Moi, je ne sais pas ce qui se passe, je n’ai jamais su ce qui se passait. Certaines personnes, certains livres semblent le savoir, mais ces livres ne m’intéressent pas. Ils ont l’intérêt de la fiction, ils ont une intrigue. Mais je ne crois pas qu’il y ait d’intrigue.
Mais — la rareté du ciel lorsqu’il blanchit, les rues identiques les unes aux autres, le dimanche soir en Occident…
François Rosset, Froideur, Michalon, p. 163.
Le vrai mendiant d’amour (c’est-à-dire le véritable angoissé) ne veut pas être aimé à cause, mais malgré.
Renaud Camus, « lundi 30 novembre 1998 », Hommage au carré. Journal 1998, Fayard, p. 512.
Cependant, les jeunes abandonnent ces forêts nourricières à cause des filles qui ne veulent plus vivre dans la solitude ; qui veulent être « sapées » en citadines – vont crever la faim à Clermont-Ferrand et reviennent bluffer le dimanche au pays.
Nicolas Bouvier, Il faudra repartir. Voyages inédits, Payot & Rivages, p. 61.
L’homme est un immense marécage. Quand l’enthousiasme le prend, c’est, pour le tableau d’ensemble, comme si dans un coin quelconque de ce marais une petite grenouille faisait pouf dans l’eau verte.
Franz Kafka, « Journaux », Œuvres complètes (3), Gallimard, p. 509.
Par exemple, il marche dans la rue et les magasins ne l’intéressent pas, il a l’impression d’être dans une gaine plastique bleue, les personnes sont comme des choses, les choses comme de l’eau qui coule.
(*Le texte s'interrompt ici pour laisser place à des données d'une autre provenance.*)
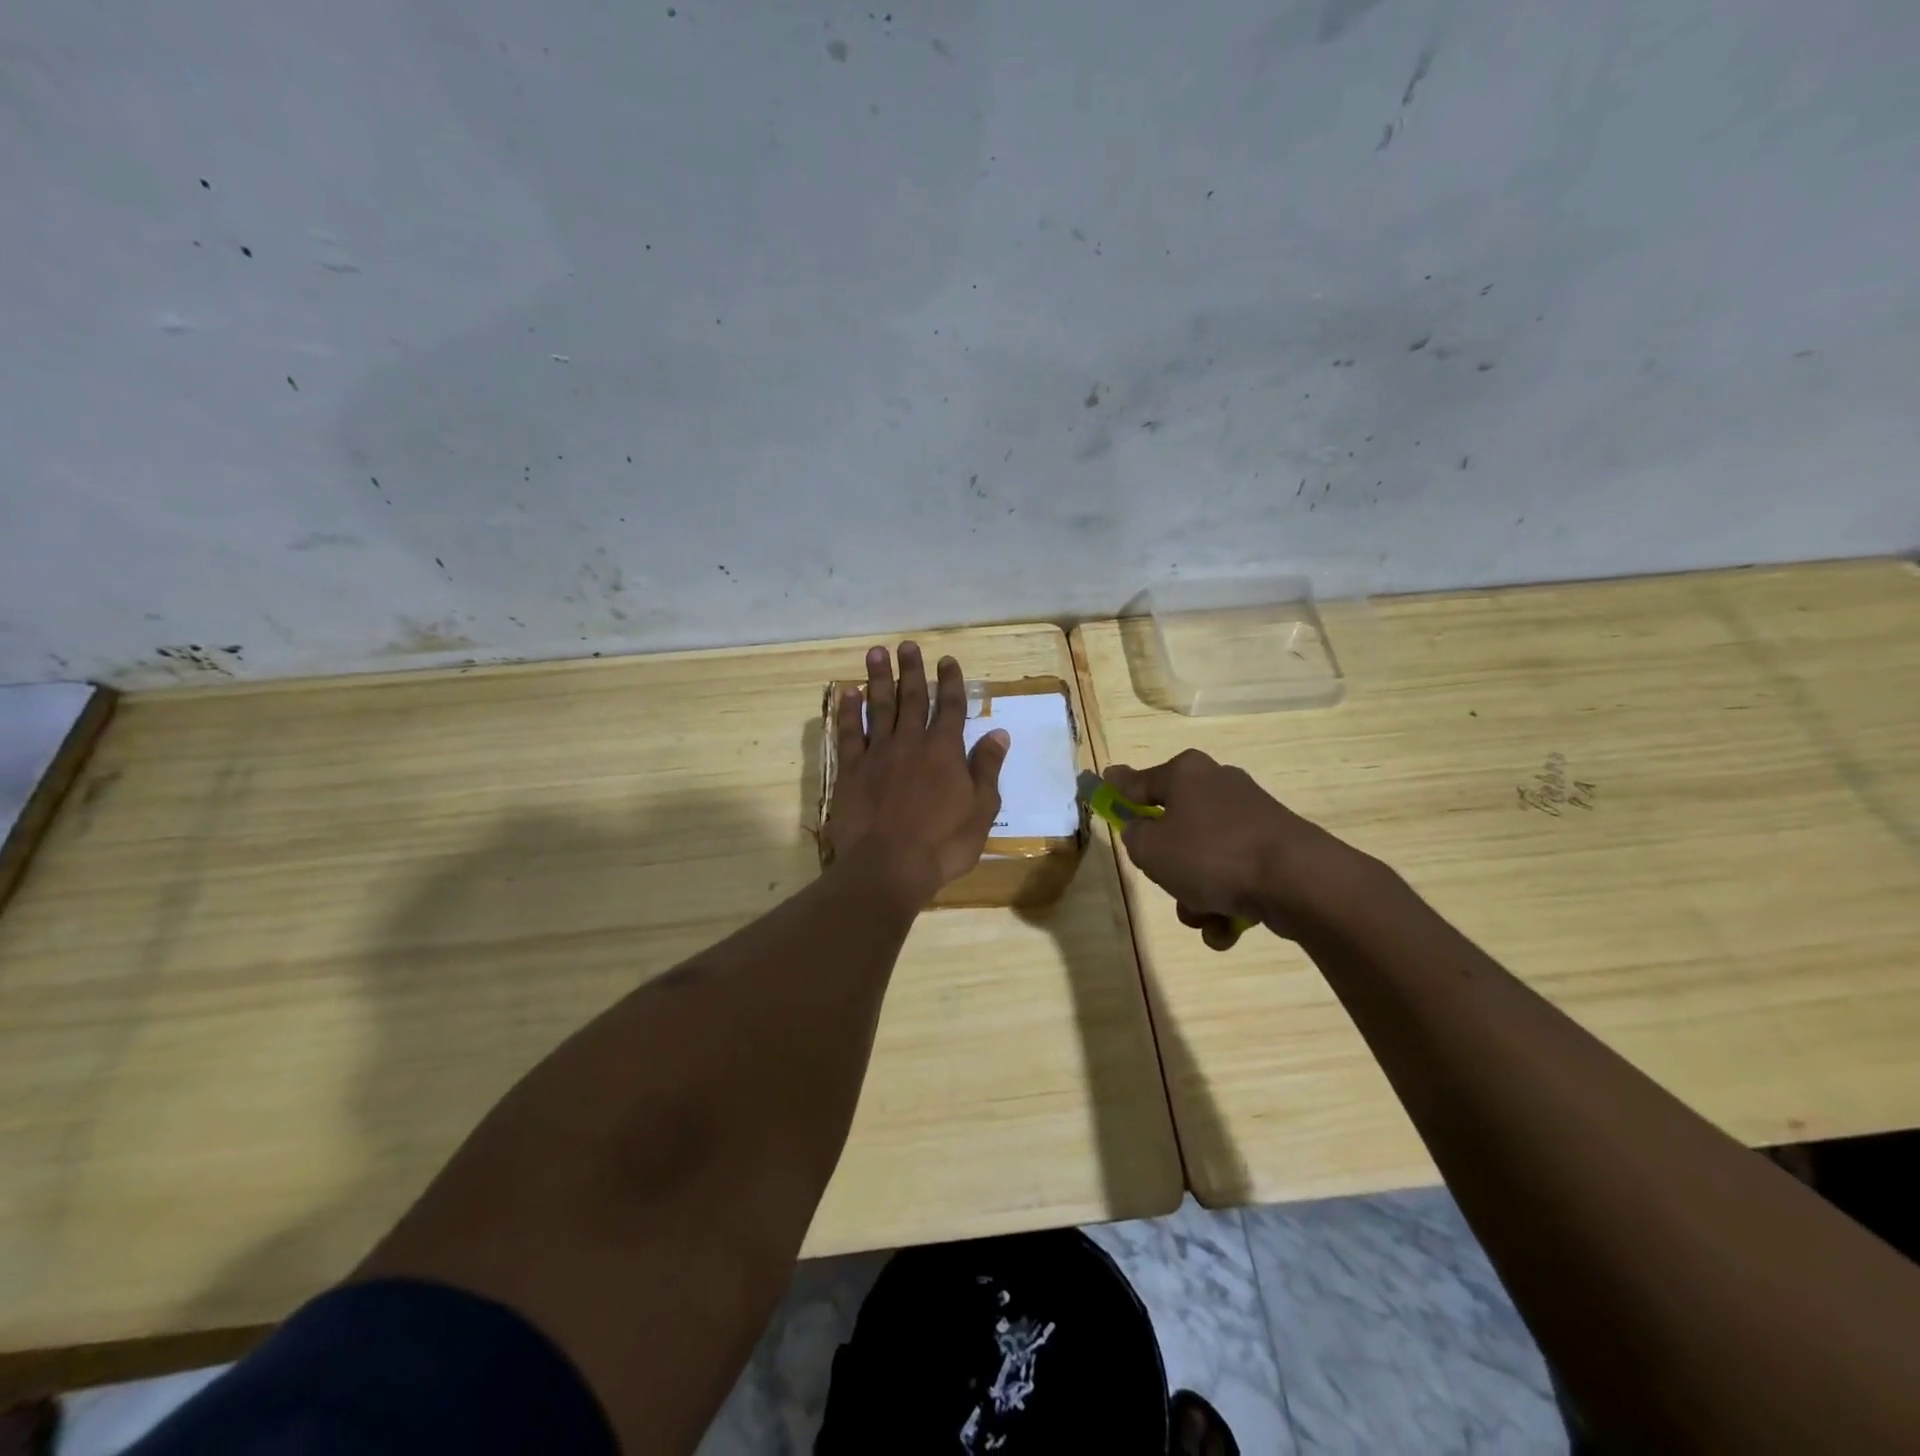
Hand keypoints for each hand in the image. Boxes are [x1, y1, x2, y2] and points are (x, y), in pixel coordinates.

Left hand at [825, 642, 1009, 904]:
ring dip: (878, 679)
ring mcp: (877, 754)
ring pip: (879, 707)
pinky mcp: (850, 770)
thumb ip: (987, 768)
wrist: (888, 866)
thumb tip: (999, 733)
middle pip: (912, 698)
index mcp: (945, 751)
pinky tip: (847, 693)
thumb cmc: (943, 844)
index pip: (951, 707)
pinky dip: (848, 711)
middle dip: (911, 670)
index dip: (950, 682)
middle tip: (907, 645)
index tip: (947, 660)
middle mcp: (911, 742)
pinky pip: (849, 733)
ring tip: (876, 653)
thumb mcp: (981, 810)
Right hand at [1104, 750, 1357, 943]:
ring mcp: (1250, 817)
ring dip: (1196, 894)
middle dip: (1168, 866)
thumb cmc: (1211, 854)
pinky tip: (1228, 926)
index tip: (1102, 785)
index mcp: (1185, 774)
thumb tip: (1140, 826)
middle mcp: (1218, 786)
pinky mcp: (1275, 847)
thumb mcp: (1151, 848)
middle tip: (1166, 881)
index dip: (1117, 789)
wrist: (1297, 881)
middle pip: (1175, 826)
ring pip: (1204, 859)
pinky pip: (1235, 875)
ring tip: (1203, 917)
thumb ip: (1134, 834)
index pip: (1138, 781)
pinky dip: (1226, 903)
Cyrille, fort de ce qu’il a appris en Italie, a nommé cette affection le Syndrome de Raphaël parce qu’on a souvent rencontré un problème identique avec les peintures de Raphaël : les peintures étaient là avec toute leur beauté, mais les gens ne les voyaient pas. De nos jours, les choses sont simples, nous avons les cartels et les guides touristiques qui nous indiquent avec précision ce que nous devons trouver beau ; mais, à une époque où on était tellement moins bien organisé, les gardiens du Vatican racontaient que les gens, à la fin de la visite, réclamaient de voir les célèbres fresques de Raphaël, alors qu’ils étaient déjà passés devant sans y prêter la moindre attention.
Emmanuelle Pyreire, Foire internationale, Les Petits Matins, p. 19.
Le soleil se leva. Dans le jardin, après la nuit chaude et sèche, pas une goutte de rosée. En revanche, un scintillement dans le pommier : une goutte de résine exsudée d’une tige que traversaient les premiers rayons ; la plus minuscule des lampes.
Peter Handke, Par une nuit obscure je sortis de ma maison tranquille, Gallimard, p. 26.
Le réel, le monde tangible. Le décor pratique, celui qui fait la toile de fond de notre présence au monde.
Celui que les enfants ne gouvernent pas et que leur organisent les adultes ; leur frénésie de tuteurs affairés et pressés, souvent irascibles au moment des transitions vers d’autres univers. Leur mécano du quotidien, qui a souvent pour public la distraction des petits.
La noria des gestes refaits chaque jour.
Les gestes opiniâtres et répétitifs, le corset de nos jours. La Maison. L’école.
Et puis le reste, ce qui ne se voit pas dans le décor. Les pensées, les envies, les rêves, les cauchemars, les détestations : la lune.
Emmanuelle Guattari, Ciels de Loire, Mercure de France, p. 99.
Toute idée féconde tourne en pseudo-idée, dégénère en croyance. Il n’est guère qu’une idée stérile qui conserve son statut d’idée.
Emil Cioran, « Le mauvais démiurge », Œuvres, Gallimard, p. 711.
Et c’est un vrai printemps qui est venu, terriblement jeune. Il resplendit avec trop d’éclat pour nos yeux.
Sigismund Krzyzanowski, Rue Involontaire, Verdier, p. 22.